__Excerpt provided__.
◆ ◆ ◆ ◆ ◆ ◆ ◆

The Payson Unified School District could see drastic changes should voters statewide in the next two weeks reject a temporary sales tax increase.

“Our profession, which has been immune for decades, is no longer immune,” Superintendent Casey O’Brien told about 50 teachers and citizens Wednesday afternoon in the high school auditorium.

O’Brien said he used these examples for perspective only, and not as a guidebook to what changes would occur.

However, cuts will come quickly if the sales tax fails. The district would have 30 days to plan and 30 days to implement.

Furlough days for staff are another possibility. O’Brien said Mesa schools has asked the state to cut five days from its school calendar if voters defeat the sales tax. Whatever the state tells Mesa would apply to other districts. However, O’Brien didn’t say if he would consider the option.

The district has already lost 21 staff members through layoffs and attrition. O’Brien said despite those cuts, the district is still making progress.

“If (the sales tax) fails, that momentum ends because we are in triage,” he said.

◆ ◆ ◆ ◆ ◆ ◆ ◆

__Records provided__.
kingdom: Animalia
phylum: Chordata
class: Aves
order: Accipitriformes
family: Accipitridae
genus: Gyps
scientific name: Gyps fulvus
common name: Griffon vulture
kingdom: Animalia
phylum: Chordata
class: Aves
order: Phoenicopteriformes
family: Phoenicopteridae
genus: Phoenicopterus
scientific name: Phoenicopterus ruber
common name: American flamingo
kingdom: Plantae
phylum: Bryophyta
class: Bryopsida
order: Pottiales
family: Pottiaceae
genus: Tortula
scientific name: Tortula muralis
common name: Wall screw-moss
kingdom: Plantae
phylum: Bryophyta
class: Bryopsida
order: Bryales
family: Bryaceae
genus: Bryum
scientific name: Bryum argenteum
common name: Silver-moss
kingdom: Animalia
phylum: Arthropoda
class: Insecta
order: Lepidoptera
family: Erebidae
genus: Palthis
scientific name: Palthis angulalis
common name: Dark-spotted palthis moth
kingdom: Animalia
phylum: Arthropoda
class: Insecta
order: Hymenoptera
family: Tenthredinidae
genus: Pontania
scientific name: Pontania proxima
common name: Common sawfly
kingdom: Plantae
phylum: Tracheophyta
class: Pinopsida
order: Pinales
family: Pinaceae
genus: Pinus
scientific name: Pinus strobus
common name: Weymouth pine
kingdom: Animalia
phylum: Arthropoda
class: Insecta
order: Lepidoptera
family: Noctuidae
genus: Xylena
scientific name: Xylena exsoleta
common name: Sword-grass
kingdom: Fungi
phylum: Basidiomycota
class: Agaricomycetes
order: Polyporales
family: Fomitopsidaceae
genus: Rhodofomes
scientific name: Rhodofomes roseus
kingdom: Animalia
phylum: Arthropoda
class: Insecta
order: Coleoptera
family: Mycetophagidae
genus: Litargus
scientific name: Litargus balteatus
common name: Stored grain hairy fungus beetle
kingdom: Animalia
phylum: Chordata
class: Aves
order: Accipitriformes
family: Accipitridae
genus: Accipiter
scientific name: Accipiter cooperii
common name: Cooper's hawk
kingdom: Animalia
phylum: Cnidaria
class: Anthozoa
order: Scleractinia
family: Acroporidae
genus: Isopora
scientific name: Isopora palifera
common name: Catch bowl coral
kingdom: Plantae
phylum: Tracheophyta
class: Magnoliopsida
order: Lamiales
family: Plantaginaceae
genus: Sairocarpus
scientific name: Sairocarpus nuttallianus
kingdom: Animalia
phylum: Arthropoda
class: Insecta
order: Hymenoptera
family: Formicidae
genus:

◆ ◆ ◆ ◆ ◆ ◆ ◆

__Task__.
Say whether each statement below agrees with the article on the Payson sales tax vote. For each, answer yes or no and quote the words from the article that decide it.
1. If the sales tax fails, the district would have 30 days to plan cuts and 30 days to carry them out.
2. O'Brien spoke to teachers and citizens in the high school gym.
3. O'Brien said he would consider cutting days from the school calendar.

__Task result__.
1. Yes: "The district would have 30 days to plan and 30 days to implement."
2. No: "Wednesday afternoon in the high school auditorium."
3. No: "However, O’Brien didn’t say if he would consider the option."